▶ Action item: Of all the lines below, output only those starting at the one with "55UNESCO Participation Programme" and ending at the one with "56UNESCO Participation Programme 1990–1991.", both ends included, exactly as written.

Extracted data entries:
============================================================

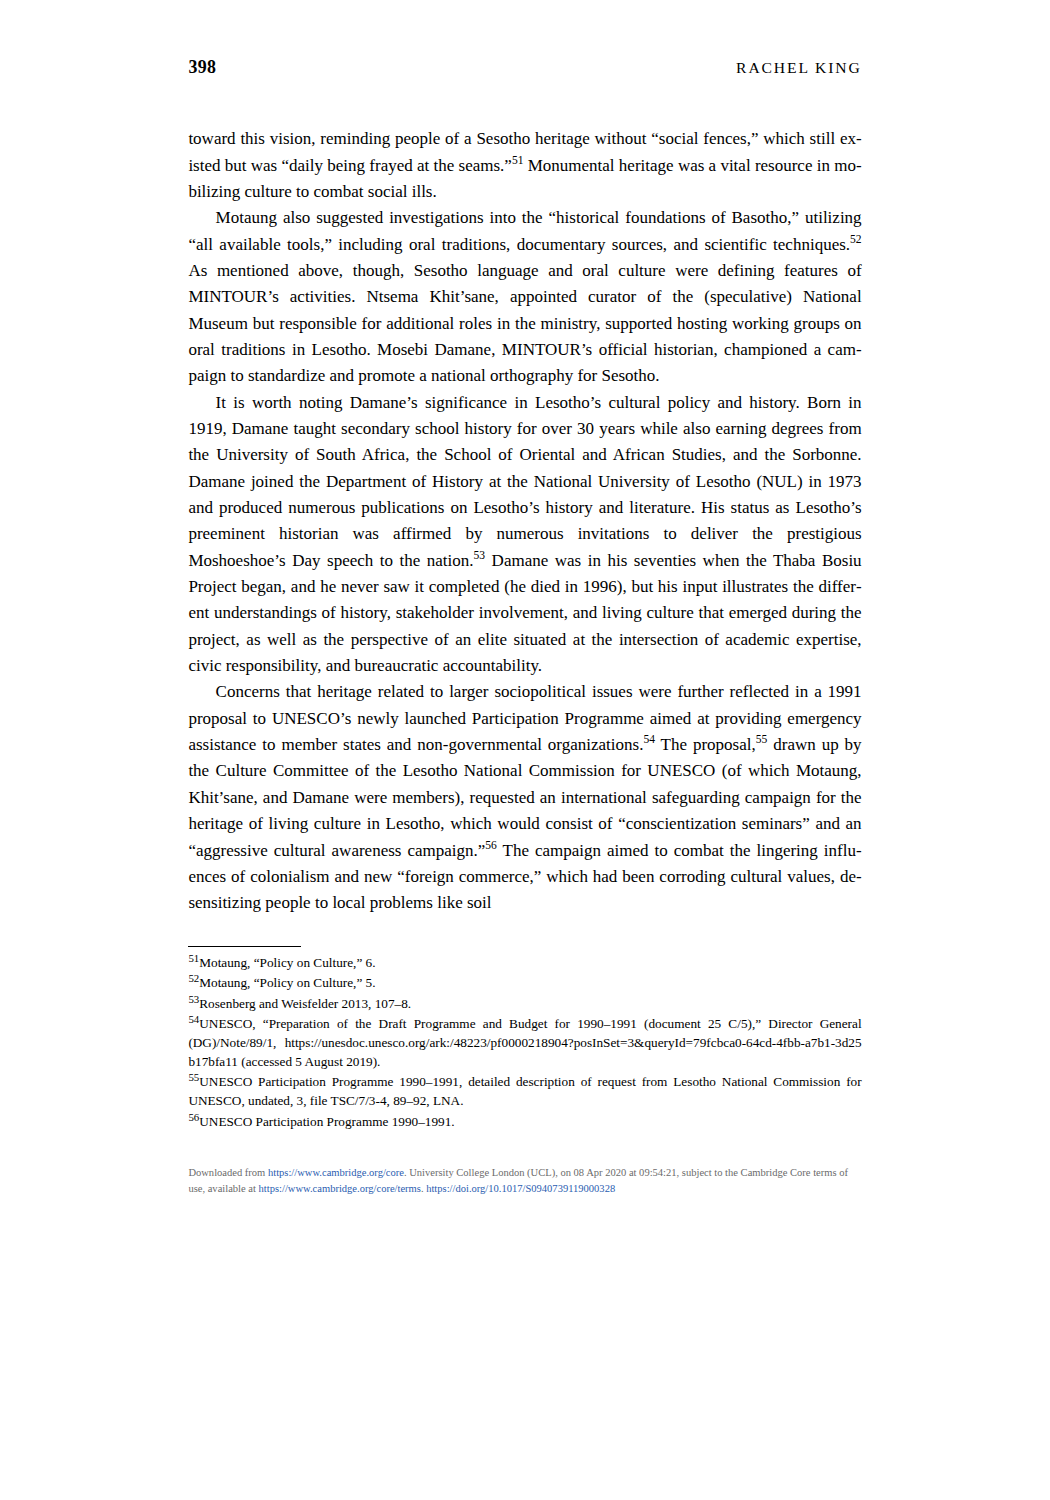398 RACHEL KING
toward this vision, reminding people of a Sesotho heritage without “social fences,” which still existed but was “daily being frayed at the seams.”51 Monumental heritage was a vital resource in mobilizing culture to combat social ills.
Motaung also suggested investigations into the “historical foundations of Basotho,” utilizing “all available tools,” including oral traditions, documentary sources, and scientific techniques.52 As mentioned above, though, Sesotho language and oral culture were defining features of MINTOUR’s activities. Ntsema Khit’sane, appointed curator of the (speculative) National Museum but responsible for additional roles in the ministry, supported hosting working groups on oral traditions in Lesotho. Mosebi Damane, MINTOUR’s official historian, championed a campaign to standardize and promote a national orthography for Sesotho.
It is worth noting Damane’s significance in Lesotho’s cultural policy and history. Born in 1919, Damane taught secondary school history for over 30 years while also earning degrees from the University of South Africa, the School of Oriental and African Studies, and the Sorbonne. Damane joined the Department of History at the National University of Lesotho (NUL) in 1973 and produced numerous publications on Lesotho’s history and literature. His status as Lesotho’s preeminent historian was affirmed by numerous invitations to deliver the prestigious Moshoeshoe’s Day speech to the nation.53 Damane was in his seventies when the Thaba Bosiu Project began, and he never saw it completed (he died in 1996), but his input illustrates the different understandings of history, stakeholder involvement, and living culture that emerged during the project, as well as the perspective of an elite situated at the intersection of academic expertise, civic responsibility, and bureaucratic accountability.
Concerns that heritage related to larger sociopolitical issues were further reflected in a 1991 proposal to UNESCO’s newly launched Participation Programme aimed at providing emergency assistance to member states and non-governmental organizations.54 The proposal,55 drawn up by the Culture Committee of the Lesotho National Commission for UNESCO (of which Motaung, Khit’sane, and Damane were members), requested an international safeguarding campaign for the heritage of living culture in Lesotho, which would consist of “conscientization seminars” and an “aggressive cultural awareness campaign.”56 The campaign aimed to combat the lingering influences of colonialism and new “foreign commerce,” which had been corroding cultural values, desensitizing people to local problems like soil
51Motaung, “Policy on Culture,” 6.
52Motaung, “Policy on Culture,” 5.
53Rosenberg and Weisfelder 2013, 107–8.
54UNESCO, “Preparation of the Draft Programme and Budget for 1990–1991 (document 25 C/5),” Director General (DG)/Note/89/1, https://unesdoc.unesco.org/ark:/48223/pf0000218904?posInSet=3&queryId=79fcbca0-64cd-4fbb-a7b1-3d25b17bfa11 (accessed 5 August 2019).
55UNESCO Participation Programme 1990–1991, detailed description of request from Lesotho National Commission for UNESCO, undated, 3, file TSC/7/3-4, 89–92, LNA.
56UNESCO Participation Programme 1990–1991.
Downloaded from https://www.cambridge.org/core. University College London (UCL), on 08 Apr 2020 at 09:54:21, subject to the Cambridge Core terms of use, available at https://www.cambridge.org/core/terms. https://doi.org/10.1017/S0940739119000328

============================================================

▶ Task result:
55UNESCO Participation Programme 1990–1991, detailed description of request from Lesotho National Commission for UNESCO, undated, 3, file TSC/7/3-4, 89–92, LNA.
56UNESCO Participation Programme 1990–1991.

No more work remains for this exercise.